Ini Catatan KPU Gunungkidul Tentang Pelaksanaan Pemilu 2024

1. Sejumlah TPS kekurangan surat suara
Ketua KPU Gunungkidul Asih Nuryanti mengatakan terkait puluhan TPS kekurangan surat suara, pihaknya menduga petugas sortir KPU salah hitung, padahal pengawasan sudah dilakukan maksimal.
"TPS yang kekurangan surat suara dapat dilayani dengan menggeser surat suara dari TPS terdekat yang mengalami lebih surat suara," katanya, Rabu (15/2/2024).
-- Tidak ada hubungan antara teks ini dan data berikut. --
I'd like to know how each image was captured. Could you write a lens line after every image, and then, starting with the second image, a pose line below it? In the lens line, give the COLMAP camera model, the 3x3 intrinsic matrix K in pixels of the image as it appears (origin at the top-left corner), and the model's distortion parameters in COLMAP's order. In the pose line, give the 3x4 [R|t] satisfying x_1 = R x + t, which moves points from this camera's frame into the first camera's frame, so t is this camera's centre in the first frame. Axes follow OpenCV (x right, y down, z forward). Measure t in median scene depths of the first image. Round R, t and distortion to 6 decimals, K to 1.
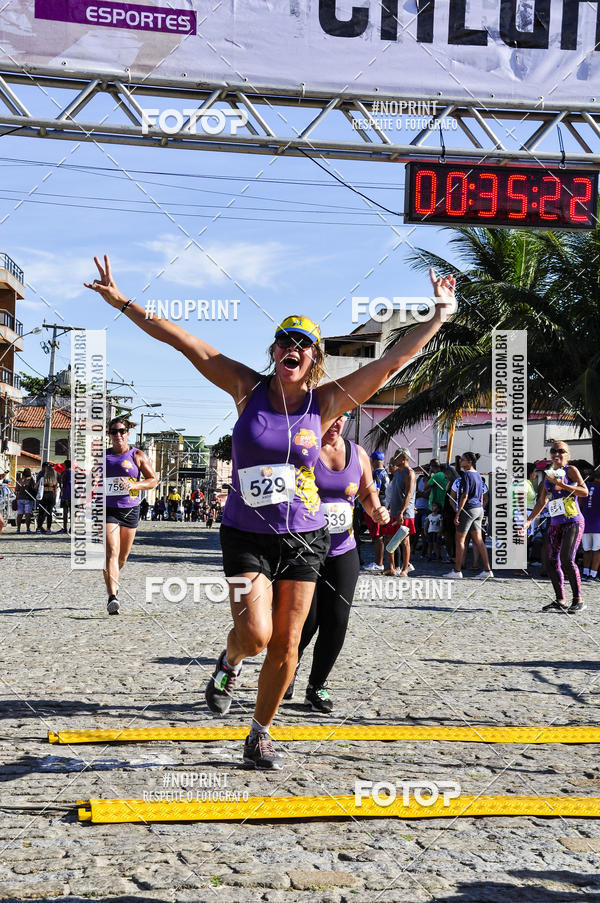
lens RADIAL K [[1683.4, 0, 300.5], [0, 1683.4, 477.4], [0, 0, 1]] dist [0.317366, 0.588438]
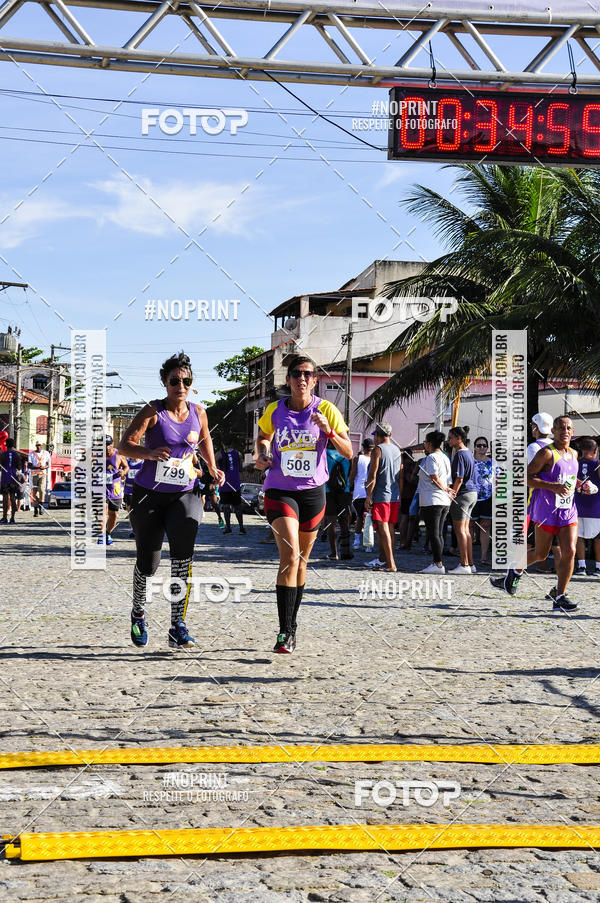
lens RADIAL K [[1962.2, 0, 303.6], [0, 1962.2, 477.2], [0, 0, 1]] dist [0.478296, 0.635037]
pose [[0.999943, -0.005496, 0.009199, 0.008197], [0.005406, 0.999937, 0.009854, 0.000428], [-0.009252, -0.009804, 0.999909, -0.004322]]
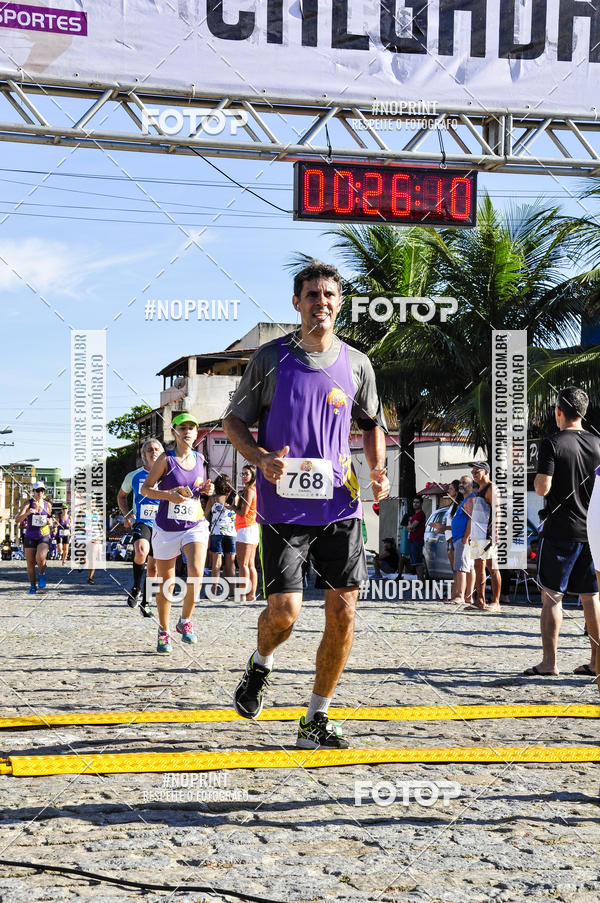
lens RADIAL K [[1943.4, 0, 299.3], [0, 1943.4, 482.4], [0, 0, 1]] dist [0.431642, 1.178679]
pose [[0.997433, -0.013845, 0.070257, -0.021646], [0.015333, 0.999668, -0.020692, 0.034521], [-0.069947, 0.021716, 0.997314, -0.186283]]
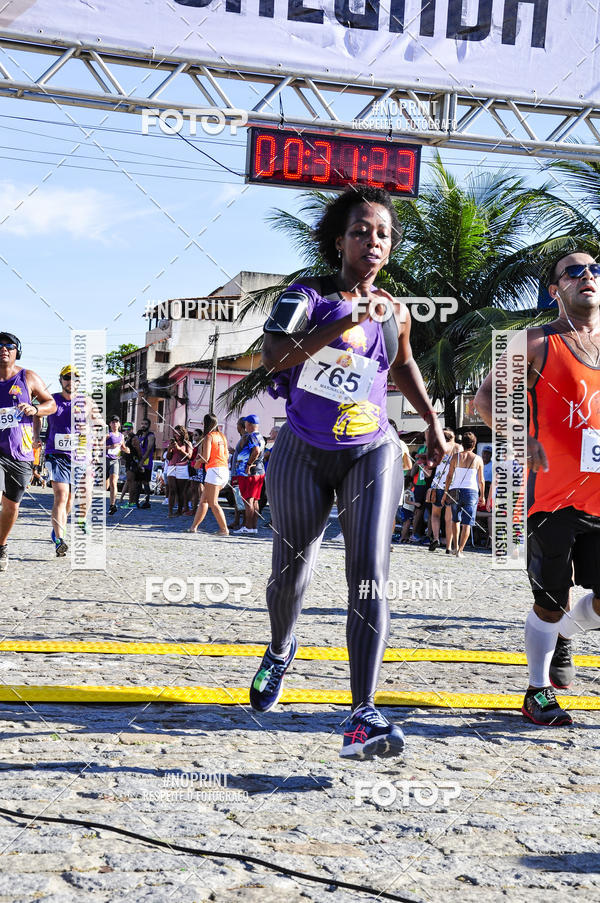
lens RADIAL K [[1815.6, 0, 305.2], [0, 1815.6, 479.2], [0, 0, 1]] dist [0.399937, 0.635978]
pose [[0.996122, 0.029592, 0.082851, 0.007602], [-0.030631, 0.999467, 0.011297, 0.025111], [-0.082472, -0.013791, 0.996498, -0.176999]]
2. Sedang melayat 14 warga Jakarta ingin mencoblos di Gunungkidul
Menurutnya pemilu kemarin secara umum berjalan dengan lancar, meski ada beberapa kendala di lapangan. Dari laporan yang masuk, kendala dialami salah satu TPS di TPS 1 Pilangrejo, Kapanewon Nglipar yakni ada sekitar 14 orang warga DKI Jakarta yang melayat, memaksa ingin ikut mencoblos.
''Sesuai dengan mekanisme dan peraturan yang ada mereka tetap tidak diperbolehkan. Sebenarnya bisa mengurus pindah TPS tetapi dilakukan maksimal H-7. Ya sesuai aturan mereka tidak bisa melaksanakan coblosan. Ketika mereka mencoblos nantinya bisa terjadi pemungutan suara ulang," ucapnya.
3. KPPS mengalami sakit saat bertugas
Selain itu, ada laporan lima orang petugas KPPS sakit saat bertugas, di antaranya di Paliyan dua orang, Nglipar dua orang, dan Semin satu orang. Namun mereka langsung ditangani petugas medis, dan sudah diperbolehkan pulang. "Semuanya sudah pulang ke rumah masing-masing," katanya.
Lebih lanjut Asih mengatakan, kendala yang sempat menggangu yakni listrik padam di beberapa Kapanewon.
"Ada yang sempat listrik padam seperti di Semin, Girisubo, Gedangsari, dan Semanu. Namun bisa langsung diatasi tidak lama," pungkasnya.